INSTRUCTION - All that should be output is the block of lines below from the line with "System | Component" to the line with "- **Thermal cycling:**", both included, exactly as written.

'''

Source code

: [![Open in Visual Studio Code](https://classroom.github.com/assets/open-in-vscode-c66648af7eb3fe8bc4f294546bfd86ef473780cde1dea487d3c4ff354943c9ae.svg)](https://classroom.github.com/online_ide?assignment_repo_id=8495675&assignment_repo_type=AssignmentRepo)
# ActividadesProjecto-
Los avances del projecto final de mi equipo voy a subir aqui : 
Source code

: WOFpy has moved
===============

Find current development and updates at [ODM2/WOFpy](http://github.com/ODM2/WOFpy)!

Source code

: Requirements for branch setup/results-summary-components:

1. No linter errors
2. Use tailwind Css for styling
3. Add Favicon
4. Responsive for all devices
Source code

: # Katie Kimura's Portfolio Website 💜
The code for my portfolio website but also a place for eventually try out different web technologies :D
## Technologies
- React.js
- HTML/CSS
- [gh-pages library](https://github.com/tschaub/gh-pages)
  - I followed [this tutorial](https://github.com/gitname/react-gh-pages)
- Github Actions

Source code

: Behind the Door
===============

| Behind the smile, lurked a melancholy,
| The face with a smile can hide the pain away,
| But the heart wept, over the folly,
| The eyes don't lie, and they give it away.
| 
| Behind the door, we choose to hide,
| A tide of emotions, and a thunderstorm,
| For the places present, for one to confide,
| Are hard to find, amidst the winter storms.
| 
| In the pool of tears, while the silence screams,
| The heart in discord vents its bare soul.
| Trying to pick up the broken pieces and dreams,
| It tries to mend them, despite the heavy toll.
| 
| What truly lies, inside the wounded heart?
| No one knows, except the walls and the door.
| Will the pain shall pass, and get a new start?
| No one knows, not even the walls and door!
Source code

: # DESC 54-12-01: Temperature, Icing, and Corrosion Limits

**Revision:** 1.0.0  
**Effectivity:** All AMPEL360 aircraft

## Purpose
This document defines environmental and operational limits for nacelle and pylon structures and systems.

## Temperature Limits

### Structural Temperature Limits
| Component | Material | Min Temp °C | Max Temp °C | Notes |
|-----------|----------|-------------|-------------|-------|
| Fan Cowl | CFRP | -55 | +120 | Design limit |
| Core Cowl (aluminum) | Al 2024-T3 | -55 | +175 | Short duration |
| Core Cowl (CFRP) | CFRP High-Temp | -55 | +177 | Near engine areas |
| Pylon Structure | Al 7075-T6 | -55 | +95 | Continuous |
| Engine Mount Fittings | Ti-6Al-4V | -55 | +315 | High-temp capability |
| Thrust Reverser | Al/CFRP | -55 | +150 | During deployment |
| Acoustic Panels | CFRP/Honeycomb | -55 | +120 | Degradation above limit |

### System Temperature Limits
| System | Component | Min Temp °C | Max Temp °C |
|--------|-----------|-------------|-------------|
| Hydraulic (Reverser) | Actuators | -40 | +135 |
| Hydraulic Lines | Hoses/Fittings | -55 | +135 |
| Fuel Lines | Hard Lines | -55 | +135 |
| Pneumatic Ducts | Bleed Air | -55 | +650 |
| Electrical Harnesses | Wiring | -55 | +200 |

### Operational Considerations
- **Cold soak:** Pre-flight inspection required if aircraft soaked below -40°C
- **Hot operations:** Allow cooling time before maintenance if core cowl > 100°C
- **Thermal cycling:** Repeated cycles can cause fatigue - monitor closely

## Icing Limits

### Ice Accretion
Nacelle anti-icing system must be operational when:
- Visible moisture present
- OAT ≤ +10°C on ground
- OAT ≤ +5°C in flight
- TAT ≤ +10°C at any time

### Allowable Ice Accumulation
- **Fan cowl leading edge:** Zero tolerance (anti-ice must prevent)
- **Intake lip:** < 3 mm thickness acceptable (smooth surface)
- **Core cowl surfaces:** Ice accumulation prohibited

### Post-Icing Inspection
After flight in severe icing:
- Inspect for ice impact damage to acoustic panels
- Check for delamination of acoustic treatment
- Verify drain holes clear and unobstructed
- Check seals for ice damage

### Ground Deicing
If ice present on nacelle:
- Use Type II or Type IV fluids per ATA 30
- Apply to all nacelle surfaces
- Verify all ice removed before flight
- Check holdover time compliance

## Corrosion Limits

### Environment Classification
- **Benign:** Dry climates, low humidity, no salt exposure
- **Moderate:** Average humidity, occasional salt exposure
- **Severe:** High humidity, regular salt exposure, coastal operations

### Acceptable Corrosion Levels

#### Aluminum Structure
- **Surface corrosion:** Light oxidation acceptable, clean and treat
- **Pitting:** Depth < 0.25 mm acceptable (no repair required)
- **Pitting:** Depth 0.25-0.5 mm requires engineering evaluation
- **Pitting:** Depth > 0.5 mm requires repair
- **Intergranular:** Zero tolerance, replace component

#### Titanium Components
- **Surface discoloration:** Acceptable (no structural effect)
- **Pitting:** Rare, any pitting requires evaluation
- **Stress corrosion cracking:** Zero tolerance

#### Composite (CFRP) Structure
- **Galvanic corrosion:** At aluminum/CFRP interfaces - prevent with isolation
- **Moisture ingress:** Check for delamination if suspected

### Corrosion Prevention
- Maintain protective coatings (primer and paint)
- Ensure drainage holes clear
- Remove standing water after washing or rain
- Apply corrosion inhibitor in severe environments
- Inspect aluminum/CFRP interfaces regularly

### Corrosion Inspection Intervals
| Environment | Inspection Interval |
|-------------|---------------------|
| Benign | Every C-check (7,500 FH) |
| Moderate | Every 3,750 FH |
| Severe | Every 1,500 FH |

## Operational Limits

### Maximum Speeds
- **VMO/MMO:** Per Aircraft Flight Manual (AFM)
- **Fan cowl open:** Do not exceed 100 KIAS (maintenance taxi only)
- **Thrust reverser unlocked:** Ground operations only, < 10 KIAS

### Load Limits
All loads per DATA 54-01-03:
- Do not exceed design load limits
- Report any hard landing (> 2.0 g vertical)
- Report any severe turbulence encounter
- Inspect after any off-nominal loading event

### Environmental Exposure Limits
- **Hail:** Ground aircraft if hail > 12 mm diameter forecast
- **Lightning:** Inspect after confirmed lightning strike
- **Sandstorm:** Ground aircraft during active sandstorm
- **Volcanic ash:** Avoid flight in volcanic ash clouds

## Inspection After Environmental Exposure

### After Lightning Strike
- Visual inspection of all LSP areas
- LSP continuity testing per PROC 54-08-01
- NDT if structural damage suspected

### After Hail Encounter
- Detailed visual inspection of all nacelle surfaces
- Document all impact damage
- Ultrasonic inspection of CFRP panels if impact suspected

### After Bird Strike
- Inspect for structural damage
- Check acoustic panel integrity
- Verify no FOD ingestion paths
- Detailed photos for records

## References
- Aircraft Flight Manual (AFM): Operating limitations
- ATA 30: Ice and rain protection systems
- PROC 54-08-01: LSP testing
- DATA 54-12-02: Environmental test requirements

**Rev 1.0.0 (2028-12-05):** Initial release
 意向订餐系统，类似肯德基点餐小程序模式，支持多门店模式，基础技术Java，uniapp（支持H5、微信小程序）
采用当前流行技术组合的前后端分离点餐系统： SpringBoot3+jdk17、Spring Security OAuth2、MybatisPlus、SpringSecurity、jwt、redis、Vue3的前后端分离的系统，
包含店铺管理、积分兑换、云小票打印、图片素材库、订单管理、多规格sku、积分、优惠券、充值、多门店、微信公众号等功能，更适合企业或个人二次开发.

'''

ANSWER TO THE PROBLEM -
| System | Component | Min Temp °C | Max Temp °C |
|--------|-----------|-------------|-------------|
| Hydraulic (Reverser) | Actuators | -40 | +135 |
| Hydraulic Lines | Hoses/Fittings | -55 | +135 |
| Fuel Lines | Hard Lines | -55 | +135 |
| Pneumatic Ducts | Bleed Air | -55 | +650 |
| Electrical Harnesses | Wiring | -55 | +200 |

### Operational Considerations
- **Cold soak:** Pre-flight inspection required if aircraft soaked below -40°C
- **Hot operations:** Allow cooling time before maintenance if core cowl > 100°C
- **Thermal cycling:** Repeated cycles can cause fatigue - monitor closely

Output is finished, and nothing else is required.